The era was about race and place. Clifton Taulbert's young life was not spared from those constraints, but the CEO and author has never let either inhibit him. Born in the small Mississippi Delta community of Glen Allan, Taulbert was raised by his extended family. Cotton was king and segregation the law of the land but Taulbert was at home in his small town where he saw himself in everyone else's face. Segregation was all he knew and to Taulbert, it was a comfort. "We were taught how to be colored more for others than ourselves," Taulbert remarks. Within his community, he was safe. But education forced Taulbert out of Glen Allan. Each day he forged the 100-mile round trip journey to and from the all-black high school in Greenville, Mississippi, but he was not bothered. Taulbert enjoyed the bus ride and the conversations he had each day. He never considered school integration or the all-white school a stone's throw from home. Equity and integration were fairytales, they were foreign words to roll around his mouth and try out but not to experience. To Taulbert, his Greenville high school was all the "big city" he needed. However, it was a big city and he was a country boy without much athletic prowess or nice clothes. He was overlooked by girls and peers and instead focused his attention on his education and grades.

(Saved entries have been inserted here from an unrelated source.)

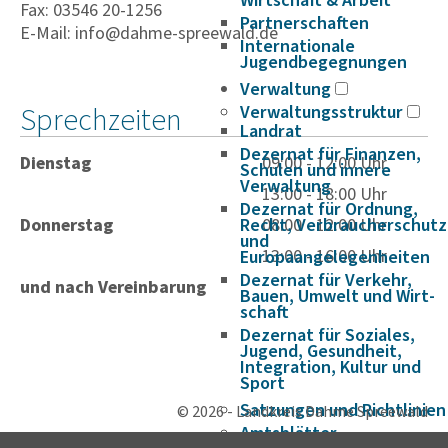
Wirtschaft & Arbeit
Fax: 03546 20-1256
Partnerschaften
E-Mail: info@dahme-spreewald.de
Internationale
Jugendbegegnungen
Verwaltung
Sprechzeiten
Verwaltungsstruktur
Landrat
Dezernat für Finanzen,
Dienstag
09:00 - 12:00 Uhr
Schulen und innere
Verwaltung
13:00 - 18:00 Uhr
Dezernat für Ordnung,
Donnerstag
Recht, Verbraucherschutz
08:00 - 12:00 Uhr
und
13:00 - 16:00 Uhr
Europaangelegenheiten
Dezernat für Verkehr,
und nach Vereinbarung
Bauen, Umwelt und Wirt­
schaft
Dezernat für Soziales,
Jugend, Gesundheit,
Integration, Kultur und
Sport
Satzungen und Richtlinien
© 2026 - Landkreis Dahme Spreewald
Amtsblätter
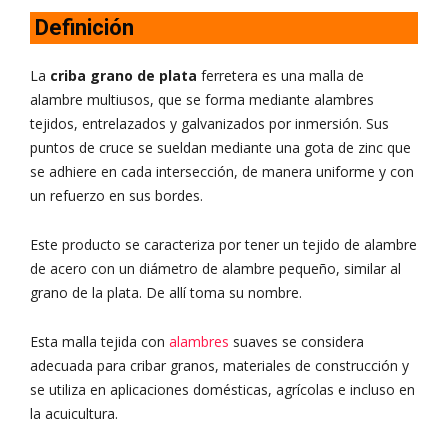
Definición
La
criba grano de plata
ferretera es una malla de
alambre multiusos, que se forma mediante alambres
tejidos, entrelazados y galvanizados por inmersión. Sus
puntos de cruce se sueldan mediante una gota de zinc que
se adhiere en cada intersección, de manera uniforme y con
un refuerzo en sus bordes.
Este producto se caracteriza por tener un tejido de alambre
de acero con un diámetro de alambre pequeño, similar al
grano de la plata. De allí toma su nombre.
Esta malla tejida con
alambres
suaves se considera
adecuada para cribar granos, materiales de construcción y
se utiliza en aplicaciones domésticas, agrícolas e incluso en
la acuicultura.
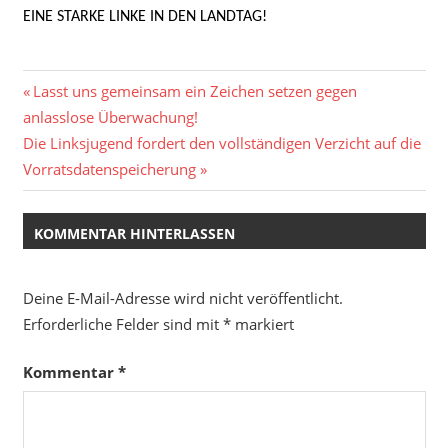
EINE STARKE LINKE IN DEN LANDTAG!
Beitragsnavigation
Vorheriger
Lasst uns gemeinsam ein Zeichen setzen gegen
Beitrag:
anlasslose Überwachung!
Nächster
Die Linksjugend fordert den vollständigen Verzicht auf die
Beitrag:
Vorratsdatenspeicherung
KOMMENTAR HINTERLASSEN
Deine E-Mail-Adresse wird nicht veröffentlicht.
Erforderliche Felder sind mit
*
markiert
Kommentar
*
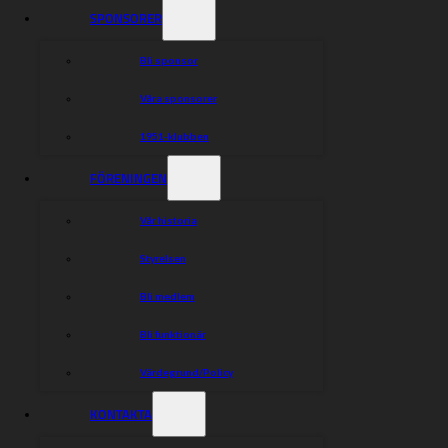
SPONSORER
Bli sponsor
Våra sponsorer
1951-klubben
FÖRENINGEN
Vår historia
Styrelsen
Bli medlem
Bli funktionär
Värdegrund/Policy
KONTAKTA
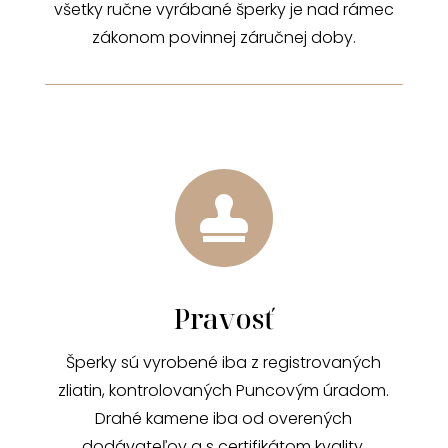
všetky ručne vyrábané šperky je nad rámec
zákonom povinnej záručnej doby.

Pravosť
Šperky sú vyrobené iba z registrovaných
zliatin, kontrolovaných Puncovým úradom.
Drahé kamene iba od overených
dodávateľov a s certifikátom kvality.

Taulbert's great-aunt ensured that nothing came between him and his education. She was his agitator, his cheerleader and his alarm clock waking him each morning. She would stand outside each day before the dawn, pulling the string of a 60-watt bulb on their porch to signal to the bus driver. She kept Taulbert out of the cotton fields and in the classrooms, guaranteeing his future. At the end of high school both Taulbert and his great-aunt were rewarded. Taulbert was named valedictorian but college would not come until much later. First, Taulbert would become a dishwasher, a civil rights activist, a bank teller and a member of the United States Air Force.

Taulbert arrived in St. Louis after high school hoping to meet his father. He hoped he would find college and family but was instead met with race riots and a job as a dishwasher that embarassed young Taulbert to no end. He kept his nose clean by strict adherence to his faith and church, eventually finding a job as a bank teller. But the Vietnam War was underway and Selective Service turned 'lottery' into a four letter word. Rather than waiting to become an unfortunate winner, Taulbert decided to control his destiny and enlist before he could be drafted. He joined the U.S Air Force in the hopes of avoiding ground work in the infantry. Taulbert's luck took a turn and his time in the Air Force allowed him finally enroll in college.

First, Taulbert attended the University of Maine where his Mississippi drawl and country grammar caught up to him. English classes were a challenge for which he was unprepared and his ego soon received a blow when a professor passed back a paper made bloody with red ink. This same professor changed Taulbert's life when he remarked, "Taulbert, you have so much to say. Please learn how to say it." Ever the overachiever, Taulbert did just that. He went on to further his education at the University of Maryland and finally complete it at Oral Roberts University in Tulsa after he was honorably discharged from the military as Sergeant. At ORU, Taulbert majored in history and sociology and was intent on becoming a lawyer. He buckled down and studied hard despite the pseudo-integration of the mostly white school. Luckily, his military service had taught him how to exist in a newly integrated world and he navigated the tense and tenuous era with ease. "I had begun to recognize the common humanity we all share. Racism still showed up...but I had learned to embrace my strengths and hang out with [like-minded students]," Taulbert recalls. After ORU, Taulbert earned a graduate degree from Southern Methodist University. It was now the mid-1970s and a social revolution was underway with Taulbert paving the way for generations to come.

Now, Taulbert is a best-selling author of fourteen books with one nominated for a Pulitzer prize. He is President and CEO of two successful businesses and acts as a consultant in his spare time. Life may have taken him all over the world but Taulbert still harkens back to the boy in Glen Allan, Mississippi whose life was defined by cotton season and waking at dawn to pursue his education. Though he is retired, he finds it hard to stop moving, striving and hoping for more.